According to the IMF’s latest forecasts, announced last Tuesday, the Russian economy will perform better than initially expected this year, with GDP down 6.0% in 2022. The Fund had previously forecast a fall in gross domestic product of 8 .5% in April. .
However, even if the short-term effects of the sanctions are less severe than initially expected, the real problems for the Russian economy will not appear until after 2022, according to Ian Bremmer, chairman of the Eurasia Group and one of the world leaders. the most renowned international analysts.
“According to anecdotal evidence, industrial disruptions are increasing as inventories run out and international parts shortages become unavoidable. Among the industries identified are the chip industry and the transportation industry, which in some cases reflect demand for dual-use military products,” Bremmer told CNBC on Monday.
The wider shortage may be exacerbated by government delays. He said that although less intermediate and investment goods are being imported, imports of consumer goods are increasing.
The most talented people are leaving Russia, according to Bremmer, who also stressed the importance of trade sanctions on sensitive technologies and the “longer timeframe over which sanctions hurt productivity and trend growth.”
According to him, “the brain drain directly decreases the working-age population, especially the high-productivity population, which reduces GDP”.

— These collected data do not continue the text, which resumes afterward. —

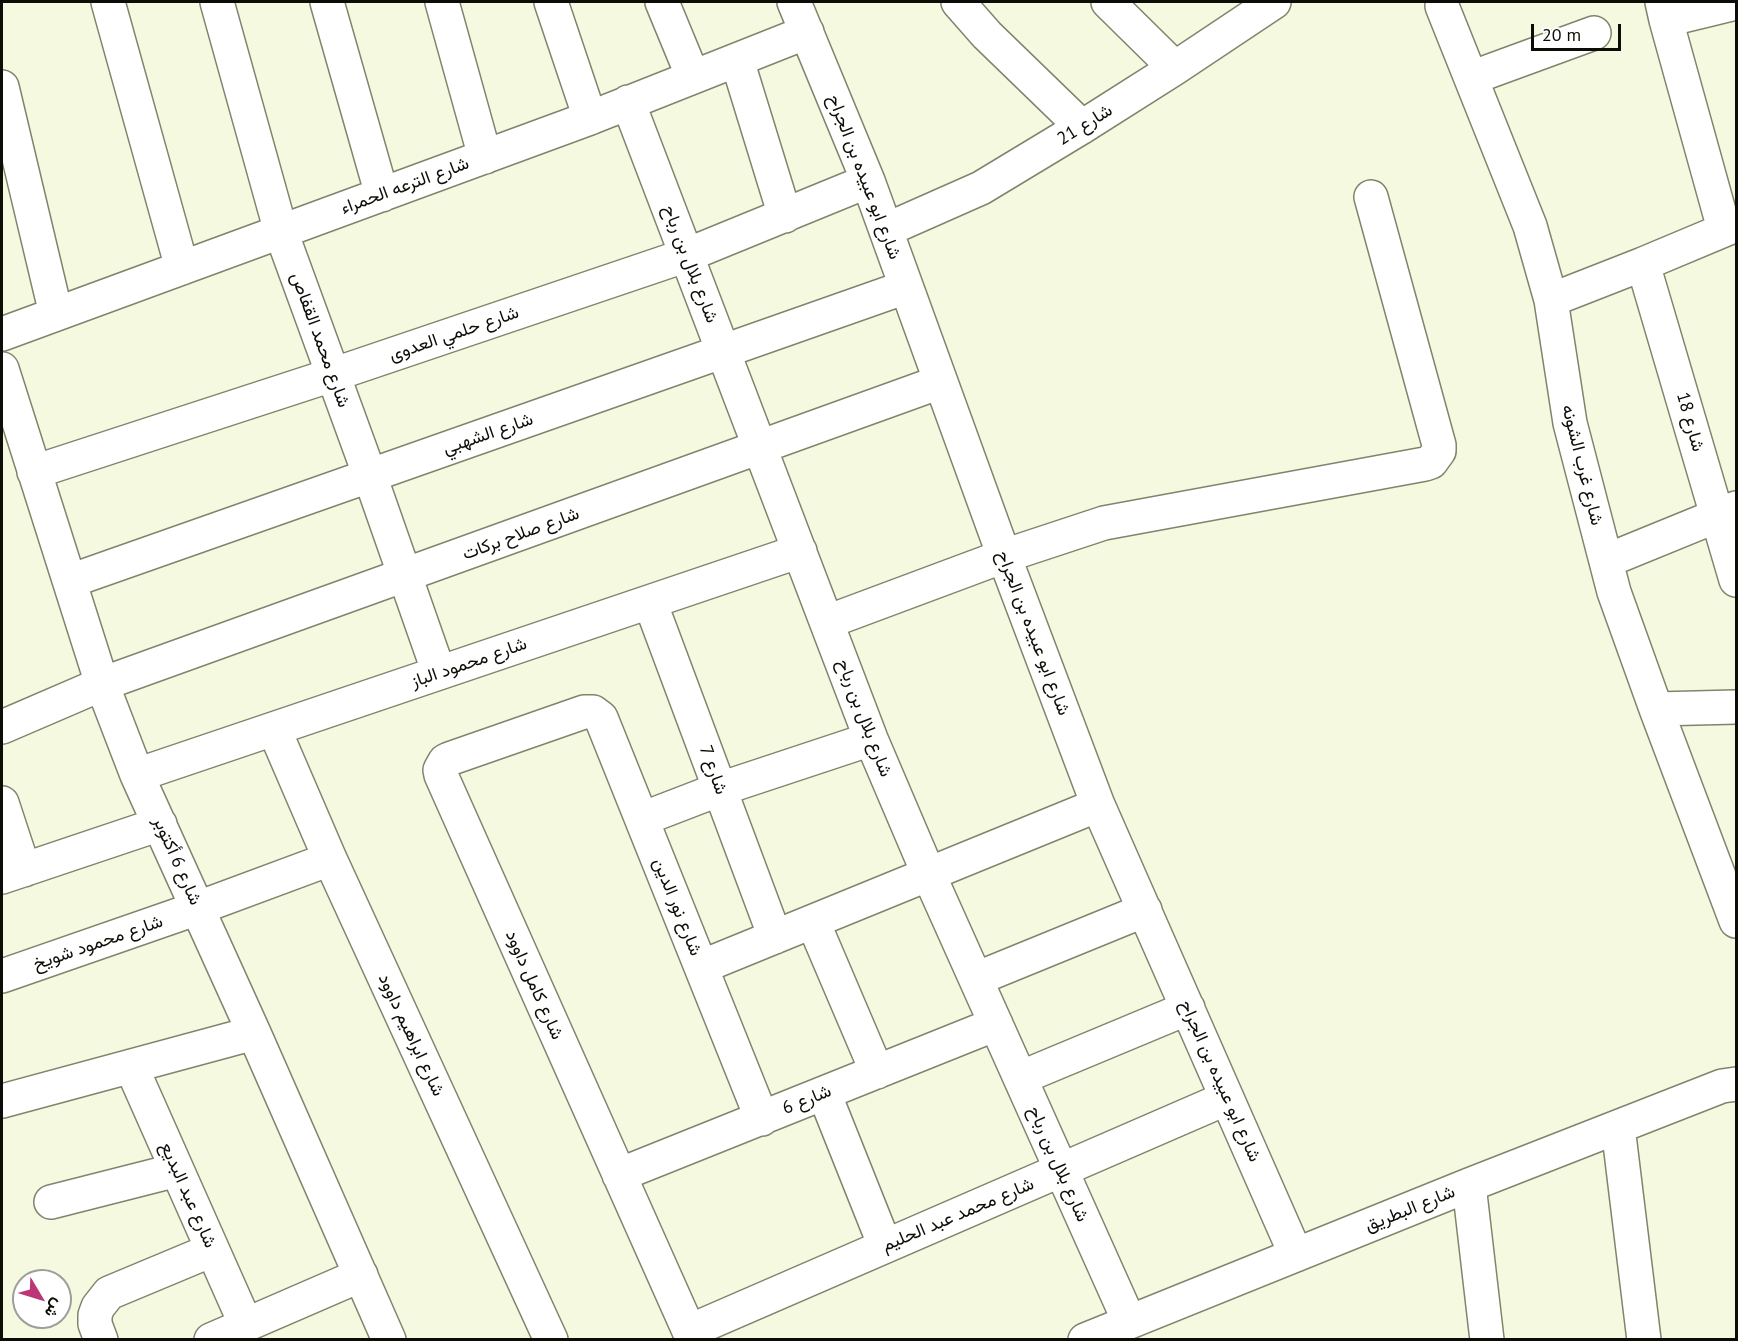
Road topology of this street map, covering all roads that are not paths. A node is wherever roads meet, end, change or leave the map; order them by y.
1 (108, 2) edge
2 (217, 2) edge
3 (327, 2) edge
4 (442, 2) edge
5 (551, 2) edge
6 (662, 2) edge
7 (794, 2) edge
8 (958, 2) edge
9 (1108, 2) edge
10 (1274, 2) edge
11 (1737, 3) edge
12 (1442, 6) dead end
13 (1664, 11) edge
14 (807, 32) junction
15 (1594, 33) dead end
16 (737, 60) junction
17 (1175, 68) junction
18 (693, 77) junction
19 (1471, 78) junction
20 (2, 87) edge
21 (628, 102) junction
22 (590, 118) junction
23 (1082, 128) junction
24 (485, 157) junction
25 (868, 181) junction
26 (382, 195) junction
27 (1371, 197) dead end
28 (785, 216) junction
29 (1730, 227) edge
30 (886, 230) junction
31 (281, 232) junction
32 (687, 255) junction
33 (1643, 264) junction
34 (182, 268) junction
35 (906, 287) junction
36 (1551, 300) junction
37 (56, 314) junction
38 (2, 334) edge
39 (724, 351) junction
40 (2, 369) edge
41 (332, 375) junction
42 (940, 382) junction
43 (760, 448) junction
44 (34, 472) junction
45 (370, 476) junction
46 (1727, 511) edge
47 (800, 551) junction
48 (1004, 556) junction
49 (1606, 561) junction
50 (404, 576) junction
51 (1737, 580) edge
52 (70, 581) junction
53 (650, 602) junction
54 (827, 622) junction
55 (439, 673) junction
56 (102, 684) junction
57 (1737, 707) edge
58 (1656, 709) junction
59 (580, 713) joint
60 (3, 722) edge
61 (274, 729) junction
62 (871, 739) junction
63 (137, 775) junction
64 (720, 789) junction
65 (2, 803) edge
66 (1098, 805) junction
67 (642, 819) junction
68 (160, 824) junction
69 (330, 859) junction
70 (13, 874) edge
71 (929, 875) junction
72 (198, 908) junction
73 (1145, 910) junction
74 (1737, 921) edge
75 (813, 922) junction
76 (775, 937) junction
77 (701, 967) junction
78 (2, 976) edge
79 (976, 979) junction
80 (1188, 1008) junction
81 (996, 1024) junction
82 (254, 1033) junction
83 (131, 1066) junction
84 (877, 1072) junction
85 (1020, 1078) junction
86 (1737, 1084) edge
87 (824, 1093) junction
88 (1227, 1098) junction
89 (2, 1101) edge
90 (762, 1119) junction
91 (1618, 1127) junction
92 (177, 1170) junction
93 (1061, 1170) junction
94 (619, 1175) junction
95 (1469, 1185) junction
96 (51, 1202) dead end
97 (885, 1246) junction
98 (212, 1250) junction
99 (1296, 1255) junction
100 (361, 1275) junction
101 (1129, 1322) junction
102 (246, 1325) junction
103 (691, 1335) edge
104 (100, 1340) edge
105 (211, 1340) edge
106 (389, 1340) edge
107 (551, 1340) edge
108 (1084, 1340) edge
109 (1487, 1340) edge
110 (1644, 1340) edge

1 - 34 street
2 - 31 street, شارع محمد القفاص
3 - 26 street
4 - 24 street
5 - 22 street
6 - 18 street
7 - 14 street, شارع ابو عبيده بن الجراح
8 - 23 street
9 - 17 street
10 - 17 street, شارع 21
11 - 13 street
12 - 19 street, شارع غرب الشونه
13 - 29 street
14 - 16 street, شارع الترعه الحمراء
14 - 25 street, شارع ابو عبيده بن الجراح
15 - 19 street
16 - 18 street, شارع الترعه الحمراء
16 - 28 street
17 - 23 street, شارع 21
18 - 21 street, شارع الترعه الحمراء
19 - 36 street, شارع غرب الشونه
20 - 37 street
21 - 22 street, شارع الترعه الحمراء
21 - 32 street, شارع بلال بن رباح
22 - 24 street, شارع الترعه الحمراء
23 - 30 street, شارع 21
24 - 26 street, شارع الترعه الحمراء
25 - 28 street, شارع حلمي العدوى
25 - 30 street, شارع ابو عبيده بن الجراح
26 - 31 street, شارع الترعه الحمراء
27 - 48 street
28 - 32 street, شارع حلمي العدوى
29 - 33 street
30 - 35 street, شارع ابو عبيده بن الجراح
31 - 34 street, شارع الترعه الحمراء
31 - 41 street, شارع محمد القفاص
32 - 39 street, شارع بلال بن رباح
32 - 41 street, شارع حلمي العدوى
33 - 36 street
33 - 46 street, شارع 18
34 - 37 street, شارع الترعه الحمراء
35 - 39 street, شارع الشهبي
35 - 42 street, شارع ابو عبيده بن الجراح
36 - 49 street, شارع غرب الشونه
37 - 38 street, شارع الترعه الحمراء
39 - 43 street, شارع بلال بن رباح
39 - 45 street, شارع الشهبي
40 - 44 street, شارع 6 أكتوبر
41 - 44 street, شارع حلمي العدوى
41 - 45 street, شارع محمد القفاص
42 - 43 street, شارع صلاح بركات
42 - 48 street, شارع ابو عبيده بن الجراح
43 - 47 street, شارع بلال بن رباح
43 - 50 street, شارع صلاح بركات
44 - 52 street, شارع 6 أكتوبر
45 - 50 street, شارع محمد القفاص
45 - 52 street, شارع الشهبي
46 - 49 street
46 - 51 street, شارع 18
47 - 53 street, شارع محمود الباز
47 - 54 street, شارع بلال بن رباح
48 - 54 street
48 - 66 street, شارع ابو عبيده بن الجراح
49 - 58 street, شارع غرب الشونه
50 - 55 street, شارع محمد القفاص
50 - 56 street, شارع صلاح بركات
52 - 56 street, شارع 6 أكتوبر
53 - 55 street, شارع محمود الباز
53 - 64 street, شارع 7
54 - 62 street, شارع بلال بن رباح
55 - 61 street, شارع محمود الباز
56 - 60 street, شارع صلاح بركات
56 - 63 street, شارع 6 أكتوبر
57 - 58 street
58 - 74 street, شارع غرب الشونه
59 - 67 street, شارع نور الدين
59 - 94 street, شارع كامل داوود
61 - 63 street, شارع محمود الباز
61 - 69 street, شارع ابراهيم داوود
62 - 64 street
62 - 71 street, شارع بلال بن رباح
63 - 68 street, شارع 6 أكتوبر
64 - 67 street
64 - 76 street, شارع 7
65 - 70 street
66 - 71 street
66 - 73 street, شارع ابو عبيده بن الجراح
67 - 77 street, شارع نور الدين
68 - 70 street
68 - 72 street, شارع 6 أكتوبر
69 - 72 street, شارع محمود شويخ
69 - 107 street, شارع ابراهيم داوود
71 - 75 street
71 - 79 street, شارع بلال بن رباح
72 - 78 street, شارع محمود شويخ
72 - 82 street, شارع 6 أكتوبر
73 - 79 street
73 - 80 street, شارع ابو عبيده بن الجراح
75 - 76 street
75 - 84 street
76 - 77 street
77 - 90 street, شارع نور الدين
79 - 81 street, شارع بلال بن رباح
80 - 85 street
80 - 88 street, شارع ابو عبيده بن الجراح
81 - 84 street, شارع 6
81 - 85 street, شارع بلال بن رباح
82 - 83 street
82 - 100 street, شارع 6 أكتوبر
83 - 89 street
83 - 92 street, شارع عبد البديع
84 - 87 street, شارع 6
85 - 93 street, شارع بلال بن رباح
86 - 91 street, شارع البطريق
87 - 90 street, شارع 6
87 - 97 street
88 - 93 street, شارع محمد عبد الحليم
88 - 99 street, شارع ابو عبيده بن الجراح
90 - 94 street, شارع 6
91 - 95 street, شارع البطريق
91 - 110 street
92 - 96 street
92 - 98 street, شارع عبد البديع
93 - 97 street, شارع محمد عبد الحليم
93 - 101 street, شارع بلال بن رباح
94 - 103 street, شارع كامل داوود
95 - 99 street, شارع البطريق
95 - 109 street
97 - 103 street, شارع محمد عبد الحليم
98 - 102 street, شارع عبد البديع
98 - 104 street
99 - 101 street, شارع البطريق
100 - 102 street
100 - 106 street, شارع 6 أكتوبر
101 - 108 street, شارع البطريق
102 - 105 street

It also impacts overall productivity, hampers innovation, and weakens overall economic confidence, which negatively impacts investment and savings.
The Eurasia Group predicts that a sustained, long-term decline in economic activity will cause Russia’s GDP to fall 30-50% below its pre-war level.
Similarly, recent research from Yale University warns against the “common narrative” that economic sanctions imposed on Russia after the invasion of Ukraine caused “disaster for the West, given of the so-called “resistance”, even of the “prosperity” of the Russian economy.
Yale School of Management scholars slam Russian President Vladimir Putin’s “chosen numbers,” saying, “That’s just plain wrong.”
“Corporate exits and sanctions harm the Russian economy in the short and long term,” conclude their investigations.
Many companies and countries have stopped doing business with Russia or ceased operating there. In addition, the country has difficulty in acquiring components, raw materials and even some necessary technologies.
The situation is serious: “Despite the delusions of self-sufficiency and import substitution (…), Russian domestic production has completely ceased and is not able to replace lost companies, goods and talents”, adds the survey.
They argue that the companies that have fled the country have destroyed “nearly three decades of foreign investment” and “account for about 40% of its GDP”.
Putin “is resorting to unsustainable financial and monetary interventions” to deal with these problems, they continue, and the Kremlin’s finances “are in a much more critical state than the administration acknowledges”.
The Russian leader’s “pivot to China” may be based on “unrealistic assumptions”.
The survey indicates that “Russia is a small trading partner of China (…) and most Chinese companies cannot risk falling under US sanctions”.
They also note that despite tight capital controls, Russia’s domestic financial markets have underperformed the rest of the world so far this year, “sustained and continued economic weakness, with credit crunch and liquidity, as well as the effective exclusion of Russia from global financial markets”. ”.
The defeatist headlines that the Russian economy has picked up are simply untrue; the Russian economy is in free fall by all criteria and at all levels, and the time has not yet come to put the brakes on”.
Thus, Yale economists concluded that “Russia will continue to experience economic collapse as long as allied nations remain determined to maintain and increase sanctions pressure against Russia.”